Jack recommended using your networking skills to find out what the hiring manager is looking for before you craft and submit your resume. Some ways to do this include mining LinkedIn for profiles of others who have that title now (or held it in the past) in that organization and research their education, experience, and skills. Taking it a step further would be to leverage your network to talk to someone at the organization and ask what the hiring manager is seeking in a candidate for that job.

When asked by one of the webinar attendees about how to handle ageism in the hiring process, Jack acknowledged it is important to be aware of age discrimination, but to also realize that ageism is not always the reason a person is not considered for a job. Sometimes, the employer’s budget might only allow for a junior-level candidate. One of the ways to deal with ageism, he said, was to include no more than 10 years of experience on your resume, even if you have more, because most employers are not interested in what you did beyond that timeframe.
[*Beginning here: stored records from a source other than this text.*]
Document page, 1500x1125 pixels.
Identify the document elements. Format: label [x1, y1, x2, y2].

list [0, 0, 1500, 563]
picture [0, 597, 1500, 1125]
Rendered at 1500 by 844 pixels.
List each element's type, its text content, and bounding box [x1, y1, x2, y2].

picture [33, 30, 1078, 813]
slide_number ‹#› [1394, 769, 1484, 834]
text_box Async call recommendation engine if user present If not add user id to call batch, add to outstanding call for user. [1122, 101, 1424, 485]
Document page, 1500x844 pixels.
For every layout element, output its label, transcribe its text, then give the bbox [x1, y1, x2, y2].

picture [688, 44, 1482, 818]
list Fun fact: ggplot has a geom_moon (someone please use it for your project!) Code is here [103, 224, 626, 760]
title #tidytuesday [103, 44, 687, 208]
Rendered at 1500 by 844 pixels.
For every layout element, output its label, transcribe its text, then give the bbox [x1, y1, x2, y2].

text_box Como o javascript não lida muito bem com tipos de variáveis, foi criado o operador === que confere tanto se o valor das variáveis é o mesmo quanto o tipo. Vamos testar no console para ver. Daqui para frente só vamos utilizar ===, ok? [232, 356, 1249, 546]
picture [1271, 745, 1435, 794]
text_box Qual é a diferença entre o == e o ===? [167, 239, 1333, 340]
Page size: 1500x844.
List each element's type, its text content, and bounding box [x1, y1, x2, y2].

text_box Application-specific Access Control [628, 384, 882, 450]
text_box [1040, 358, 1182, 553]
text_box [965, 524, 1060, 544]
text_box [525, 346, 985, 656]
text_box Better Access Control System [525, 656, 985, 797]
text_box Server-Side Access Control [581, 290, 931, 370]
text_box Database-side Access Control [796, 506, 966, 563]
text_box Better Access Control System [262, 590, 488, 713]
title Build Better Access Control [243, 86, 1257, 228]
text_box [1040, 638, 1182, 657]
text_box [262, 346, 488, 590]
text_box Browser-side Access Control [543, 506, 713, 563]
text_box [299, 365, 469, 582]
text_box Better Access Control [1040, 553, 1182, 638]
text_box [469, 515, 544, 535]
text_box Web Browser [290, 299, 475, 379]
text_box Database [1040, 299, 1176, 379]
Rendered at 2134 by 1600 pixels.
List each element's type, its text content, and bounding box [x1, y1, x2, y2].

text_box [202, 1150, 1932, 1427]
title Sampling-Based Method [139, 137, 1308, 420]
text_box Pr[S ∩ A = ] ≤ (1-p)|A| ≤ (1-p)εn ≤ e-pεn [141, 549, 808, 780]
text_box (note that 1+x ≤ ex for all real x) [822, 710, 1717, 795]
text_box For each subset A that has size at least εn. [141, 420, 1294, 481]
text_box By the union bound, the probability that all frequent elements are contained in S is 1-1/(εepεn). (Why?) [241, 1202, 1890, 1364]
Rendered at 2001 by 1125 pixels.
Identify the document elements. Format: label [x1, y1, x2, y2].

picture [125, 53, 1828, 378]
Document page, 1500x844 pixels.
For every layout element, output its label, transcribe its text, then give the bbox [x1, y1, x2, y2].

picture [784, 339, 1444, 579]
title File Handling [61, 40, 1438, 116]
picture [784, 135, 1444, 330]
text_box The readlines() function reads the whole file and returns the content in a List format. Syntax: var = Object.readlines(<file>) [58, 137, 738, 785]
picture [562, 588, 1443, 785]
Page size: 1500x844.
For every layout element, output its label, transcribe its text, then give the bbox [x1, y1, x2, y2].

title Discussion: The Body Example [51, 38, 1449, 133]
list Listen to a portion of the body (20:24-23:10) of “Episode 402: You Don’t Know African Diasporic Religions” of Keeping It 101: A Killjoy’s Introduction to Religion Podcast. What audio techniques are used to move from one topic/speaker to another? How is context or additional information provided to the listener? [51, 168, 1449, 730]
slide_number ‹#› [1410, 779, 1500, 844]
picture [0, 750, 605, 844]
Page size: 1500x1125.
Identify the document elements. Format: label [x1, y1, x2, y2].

You can state “Additional Work History” at the end if you want.

As a bonus, Jack noted the most common error he sees in technical writer resumes, which involves the three types of hyphens:

  • Hyphen –
  • En Dash –
  • Em Dash —


A hyphen is used to hyphenate words, such as mother-in-law.

An En dash is used to show date ranges, such as 5–7.

An Em dash is used to set up subordinate clauses, as in: My mother—who lives in Paris—arrives Monday.


Most people’s resumes, Jack said, have a mix of hyphens and En dashes in the resume date ranges. Most likely, such a resume will not be rejected; however, he did say that if he has 10 applicants who are all qualified and five of them have perfectly punctuated date ranges and five have a mix of hyphens and En dashes, he will interview the five with the perfect ranges first. Why? Because the correct use of the punctuation shows they have attention to detail, they know how to use the authoring tool, and they can proofread.


The next webinar in the Employment Readiness Series is Get That Interview: How to Beat the Dreaded Application Tracking System and will be presented by the STC Ohio Chapter in April.